(Source material Opens)

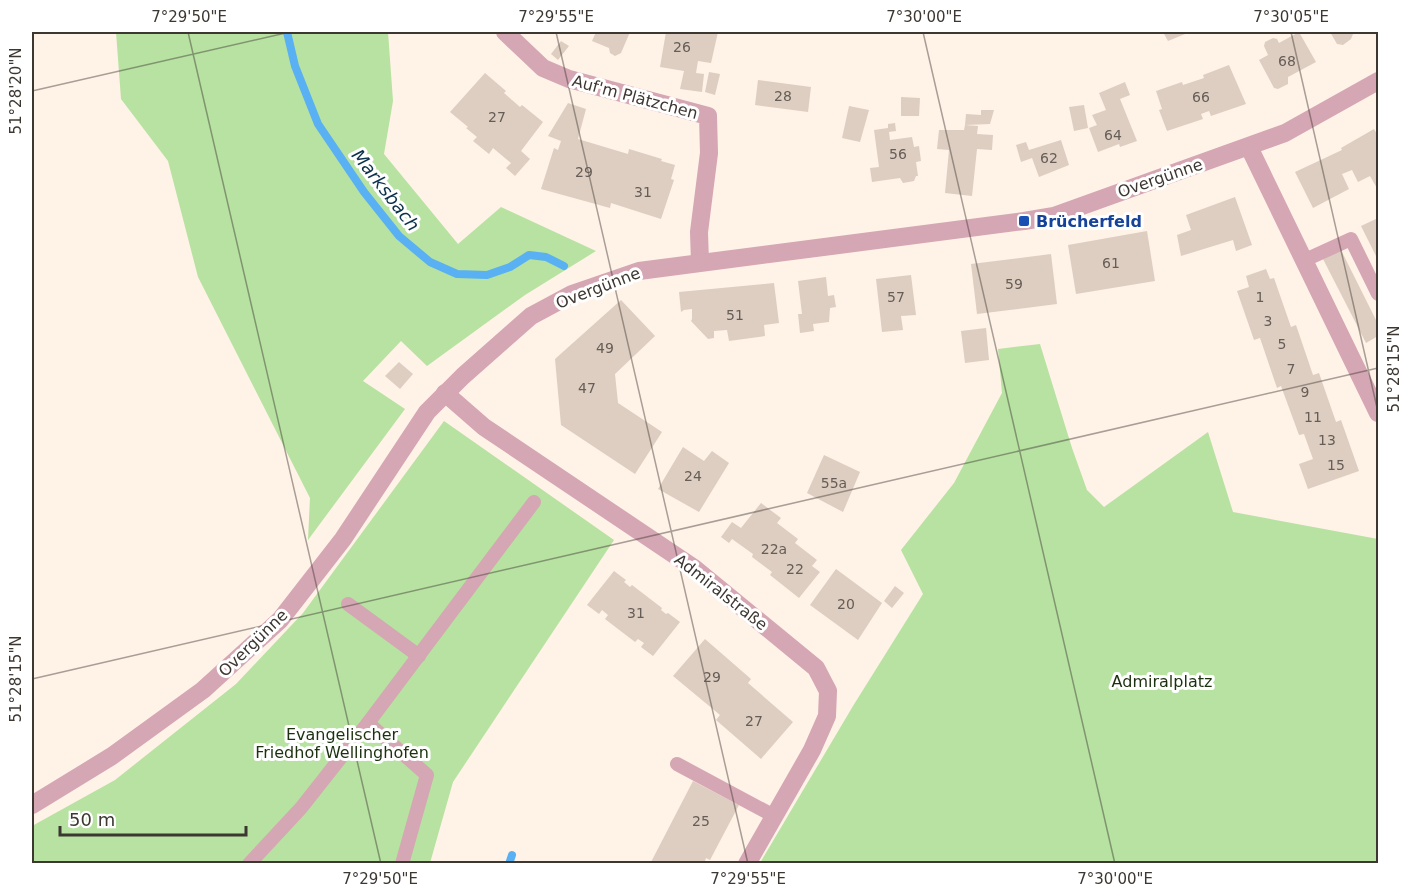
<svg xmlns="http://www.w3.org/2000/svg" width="1410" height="895" font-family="'DejaVu Sans',sans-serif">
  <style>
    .green { fill: #b7e2a1 }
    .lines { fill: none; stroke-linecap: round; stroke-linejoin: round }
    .stream { stroke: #59b0f2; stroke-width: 8 }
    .building { fill: #decec1 }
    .lane { stroke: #d5a6b3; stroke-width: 14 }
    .street { stroke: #d5a6b3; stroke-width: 18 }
    .ticks { fill: none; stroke: #3d3732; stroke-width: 1.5; stroke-opacity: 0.45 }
    .transit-dot { fill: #1a4fb4; stroke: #fff; stroke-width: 2 }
    .labels { text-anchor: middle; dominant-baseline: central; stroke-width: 6; stroke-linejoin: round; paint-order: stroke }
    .number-label { font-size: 14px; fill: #655d56 }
    .street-label { font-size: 16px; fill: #3d3732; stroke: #fff }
    .transit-label { font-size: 16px; font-weight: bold; fill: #164399; stroke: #fff; text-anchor: start }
    .park-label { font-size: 16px; fill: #1c310f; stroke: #fff }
    .water-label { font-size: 18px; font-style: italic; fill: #0c314b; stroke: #fff }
    .neatline { fill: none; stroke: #3d3732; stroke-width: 2 }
    .ticks-label { font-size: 15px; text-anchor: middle; fill: #3d3732 }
  </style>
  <rect width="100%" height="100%" fill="#fff2e7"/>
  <g class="green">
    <path d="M116 32H388L393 101 384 154 458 244 501 207 596 251 525 295 427 366 401 341 363 381 405 409 308 540 310 498 198 277 168 161 121 99Z"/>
    <path d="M1040 344 1072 448 1087 490 1104 507 1208 432 1233 512 1378 539V863H760L853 706 923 594 901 550 954 483 1002 393 998 349Z"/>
    <path d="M444 421 614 540 453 782 430 863H32V826L115 780 236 684 303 613Z"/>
  </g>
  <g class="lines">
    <g class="stream">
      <path d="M287 32 295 66 318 124 364 192 399 236 430 262 457 274 487 275 510 267 529 255 546 257 564 266"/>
      <path d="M509 864 512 855"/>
    </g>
  </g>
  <g class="building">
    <path d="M596 32H630L621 53 615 56 610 53 609 48 592 41Z"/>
    <path d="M666 32H718L711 63 698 61 696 73 704 74 702 92 680 89 684 71 660 67Z"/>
    <path d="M1163 32H1190L1168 41Z"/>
    <path d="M1299 32 1316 62 1288 77V84L1278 89 1274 88 1259 60 1268 55 1264 46 1265 42 1273 38 1277 39 1279 43Z"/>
    <path d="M1330 32H1352L1353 34 1351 39 1343 45 1337 44Z"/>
    <path d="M561 41 569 46 558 60 551 54Z"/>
    <path d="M1229 65 1246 104 1211 116 1209 111 1201 114 1203 119 1167 131 1159 110 1162 109 1156 91 1182 82 1183 85 1204 78 1203 75Z"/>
    <path d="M709 72 720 74 715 95 705 92Z"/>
    <path d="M485 73 506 91 504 93 520 107 522 105 543 122 521 151 530 159 515 176 506 168 511 163 493 148 489 154 473 141 477 137 466 128 468 127 450 112Z"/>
    <path d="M758 80 811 87 808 112 755 105Z"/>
    <path d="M1125 82 1130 95 1120 99 1137 141 1120 147 1119 144 1098 152 1089 128 1097 125 1092 115 1106 110 1099 93Z"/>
    <path d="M901 97 920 98 919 116H901Z"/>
    <path d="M568 103 586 109 578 139 628 154 629 149 662 159 661 161 675 165 671 179 674 180 661 219 611 203 610 208 541 189 554 148 558 150 561 141 548 136Z"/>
    <path d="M1084 105 1088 128 1074 131 1069 107Z"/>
    <path d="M849 106 869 110 860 142 842 138Z"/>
    <path d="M981 110H994L990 124 965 125 978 126 977 134 993 135 992 150 977 149 972 196 945 193 949 150 937 149 939 130H964L965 125 966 114 981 115Z"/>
    <path d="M895 123 896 131 889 132 890 140 912 137 914 147 919 146 921 161 916 162 918 176H916L914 181 903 183 900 178 872 182 870 168 879 167 874 130 888 128V124Z"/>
    <path d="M1374 129 1378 136V190L1370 176 1358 182 1352 170 1342 174 1349 189 1313 208 1295 172 1342 150 1341 148Z"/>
    <path d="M1061 140 1069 165 1039 177 1032 158 1021 162 1016 145 1026 142 1029 150Z"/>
    <path d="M1235 197 1252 245 1236 251 1233 240 1181 256 1177 235 1191 230 1186 215Z"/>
    <path d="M1378 218V260L1361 226Z"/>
    <path d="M1147 231 1155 281 1076 294 1068 245Z"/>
    <path d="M1341 250 1378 324V336L1366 343 1323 259Z"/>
    <path d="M1051 254 1057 304 977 314 971 264Z"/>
    <path d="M1266 269 1270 279 1274 278 1291 327 1296 325 1313 375 1319 373 1336 422 1341 420 1359 471 1308 489 1299 464 1313 459 1304 434 1299 435 1281 386 1277 388 1260 338 1254 340 1237 291 1249 287 1246 276Z"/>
    <path d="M911 275 916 315 901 316 903 330 882 332 876 279Z"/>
    <path d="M826 277 828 296 834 295 836 307 830 308 829 322 813 324 814 331 800 333 798 314H802L798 281Z"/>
    <path d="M774 283 779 323 764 325 765 336 729 341 727 330 714 331V338L708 339 691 321 692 319V309L684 310 681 312 679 292Z"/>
    <path d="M621 300 655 336 615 374 618 403 662 432 635 474 561 425 555 359Z"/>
    <path d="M986 328 989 360 965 363 961 331Z"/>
    <path d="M399 362 413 374 400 389 385 376Z"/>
    <path d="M683 447 704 461 712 451 729 463 699 512 658 489Z"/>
    <path d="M824 455 860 472 843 512 807 493Z"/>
    <path d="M761 503 781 518 777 523 798 539 795 543 817 560 812 566 820 572 799 598 770 575 772 572 752 557 753 554 732 539 729 543 721 537 732 522 741 528Z"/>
    <path d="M836 569 882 603 858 640 810 605Z"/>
    <path d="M614 571 626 580 624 582 630 587 632 585 662 608 661 610 666 614 668 613 680 622 653 656 641 647 644 643 638 639 635 642 605 619 608 615 602 610 599 614 587 605Z"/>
    <path d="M895 586 904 593 892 608 884 601Z"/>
    <path d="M705 639 751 679 748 683 793 722 761 759 716 720 720 715 673 676Z"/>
    <path d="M693 781 739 805 710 860 706 858 704 864H650Z"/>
  </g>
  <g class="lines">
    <g class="lane">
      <path d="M1305 260 1351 239 1378 294"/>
      <path d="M348 604 419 656"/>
      <path d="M368 723 427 775 402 864"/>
      <path d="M677 764 774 816"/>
      <path d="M249 864 301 808 368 723 534 502"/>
    </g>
    <g class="street">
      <path d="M505 32 543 68 569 79 708 116 709 153 699 232 700 262"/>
      <path d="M1249 147 1378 413"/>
      <path d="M445 393 484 427 694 568 816 668 828 691 827 716 812 750 747 864"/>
      <path d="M32 805 112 756 203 690 280 620 343 539 427 412 463 376 531 316 572 294 639 271 1024 221 1054 216 1285 133 1378 81"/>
    </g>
  </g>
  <path class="ticks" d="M188 32 381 864M556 32 748 864M923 32 1115 864M1291 32 1378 412M32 91 290 32M32 679 1378 368"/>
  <rect class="transit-dot" x="1018" y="215" width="12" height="12" rx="3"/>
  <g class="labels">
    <g class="number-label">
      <text x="682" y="47">26</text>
      <text x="1287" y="61">68</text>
      <text x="783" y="96">28</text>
      <text x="1201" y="97">66</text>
      <text x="497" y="117">27</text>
      <text x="1113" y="135">64</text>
      <text x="898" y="154">56</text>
      <text x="1049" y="158">62</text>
      <text x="584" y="172">29</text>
      <text x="643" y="192">31</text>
      <text x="1111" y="263">61</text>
      <text x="1014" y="284">59</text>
      <text x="896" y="297">57</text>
      <text x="1260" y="297">1</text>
      <text x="735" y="315">51</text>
      <text x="1268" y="321">3</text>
      <text x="1282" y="344">5</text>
      <text x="605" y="348">49</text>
      <text x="1291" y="369">7</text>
      <text x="587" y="388">47</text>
      <text x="1305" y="392">9</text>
      <text x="1313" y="417">11</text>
      <text x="1327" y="440">13</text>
      <text x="1336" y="465">15</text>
      <text x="693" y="476">24</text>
      <text x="834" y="483">55a</text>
      <text x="774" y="549">22a</text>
      <text x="795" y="569">22</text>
      <text x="846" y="604">20</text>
      <text x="636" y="613">31</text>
      <text x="712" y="677">29</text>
      <text x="754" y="721">27</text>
      <text x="701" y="821">25</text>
    </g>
    <g class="street-label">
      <text transform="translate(635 97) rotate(15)">Auf'm Plätzchen</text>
      <text transform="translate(1160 178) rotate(-19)">Overgünne</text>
      <text transform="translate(598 288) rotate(-21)">Overgünne</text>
      <text transform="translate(721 592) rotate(38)">Admiralstraße</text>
      <text transform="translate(253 643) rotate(-44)">Overgünne</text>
    </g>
    <g class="transit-label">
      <text x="1036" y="221">Brücherfeld</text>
    </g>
    <g class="park-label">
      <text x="1162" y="681">Admiralplatz</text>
      <text x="342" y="734">Evangelischer<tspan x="342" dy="18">Friedhof Wellinghofen</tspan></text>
    </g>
    <g class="water-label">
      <text transform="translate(386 190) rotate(52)">Marksbach</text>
    </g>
  </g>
  <rect width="1410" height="895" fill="none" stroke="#ffffff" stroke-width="66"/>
  <path d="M60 826v9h186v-9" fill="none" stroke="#3d3732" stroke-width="3"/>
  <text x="69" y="826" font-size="18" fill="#3d3732" stroke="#ffffff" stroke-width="4.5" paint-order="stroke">50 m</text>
  <rect x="33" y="33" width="1344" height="829" class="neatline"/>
  <g class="ticks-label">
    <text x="189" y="22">7°29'50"E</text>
    <text x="556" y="22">7°29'55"E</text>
    <text x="924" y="22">7°30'00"E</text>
    <text x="1291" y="22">7°30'05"E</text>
    <text transform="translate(16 91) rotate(-90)" y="5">51°28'20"N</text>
    <text transform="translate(1394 369) rotate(-90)" y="5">51°28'15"N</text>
    <text transform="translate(16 679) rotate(-90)" y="5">51°28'15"N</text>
    <text x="380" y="884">7°29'50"E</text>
    <text x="748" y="884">7°29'55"E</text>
    <text x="1115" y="884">7°30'00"E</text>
  </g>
</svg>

(Source material Closes)

What is being asked => Using only the entries above, output the line with "none; stroke-linecap: round;", the line with "#d5a6b3; stroke-width: 14", and all lines between them, exactly as they stand.

Reply =>
    .lines { fill: none; stroke-linecap: round; stroke-linejoin: round }
    .stream { stroke: #59b0f2; stroke-width: 8 }
    .building { fill: #decec1 }
    .lane { stroke: #d5a6b3; stroke-width: 14 }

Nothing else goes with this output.